Well known horse writer, Elwyn Hartley Edwards once wrote that "The modern Thoroughbred is, indeed, a remarkable achievement; it is far larger, infinitely more  elegant and incomparably faster than the early product. However it is neither as sound nor enduring as the 'prototype' racehorse, which was more closely related to the Arab. No present-day horse could compete in stamina with a horse of the caliber of The Great Eclipse (1764-1789) who often ran three four-mile heats in a day, under weights that would now be unthinkable, and was never beaten." (The Larousse Guide to Horses and Ponies of the World, copyright The Hamlyn Publishing Group Ltd. 1979, Elwyn Hartley Edwards, page 7.)
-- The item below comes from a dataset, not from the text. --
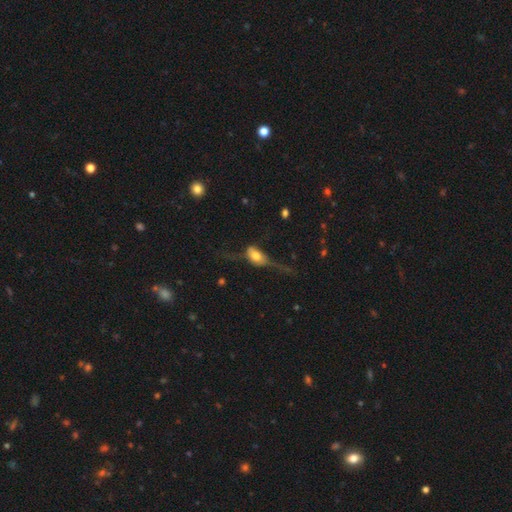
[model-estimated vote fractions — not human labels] smooth-or-featured: smooth: 46% (tied) | featured or disk: 46% (tied) | star or artifact: 9%
  merging: major disturbance: 46% | none: 30% | minor disturbance: 20% | merger: 5%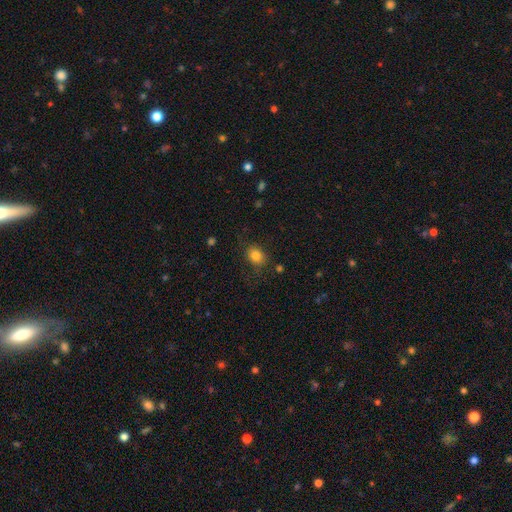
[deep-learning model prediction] Morphology: type=smooth (82%); roundness=round (55%); merging=none (76%).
Another factor that we don't see with our eyes is oxygen consumption and the ability to metabolize energy into sustained athletic performance. While most mammals can increase output to about 10 times their resting rate, humans and horses, with genetic talent and proper training can achieve about 20 times their resting rate. Tests performed in 1981 on four species of canids indicated that they were 2 to 3 times higher than mammals in general - a 30 fold increase. This has to do with mitochondria. For those whose biology is a little rusty, mitochondria are small cellular particles, or organelles, which are located in the cytoplasm, between the nucleus and the outer membrane of cells. Their main function is aerobic energy production, and they also contain a small amount of their own DNA.  Mitochondrial DNA is also what is used to trace back the genetic history of populations of living things, including Inuit Dogs. 

We know that the Inuit Sled Dog is something special. However, as a visual species, we humans must take care not to get so "focused" on the visual and cosmetic minutiae, so trapped in the minor details that we lose sight of what it is that makes them so special. Although they are "visually" similar to other dogs in many ways, the essence of what makes them a priceless resource of Pleistocene genetics and behaviors is not always easy to describe to someone who questions why we hope to preserve them, and who demands to be "shown" what makes them worth preserving. Perhaps somewhere in their near future we will be able to compare them biologically and genetically to other dogs to put them in true perspective, but for now we can start by telling our questioners that Inuit Sled Dogs are definitely more than meets the eye.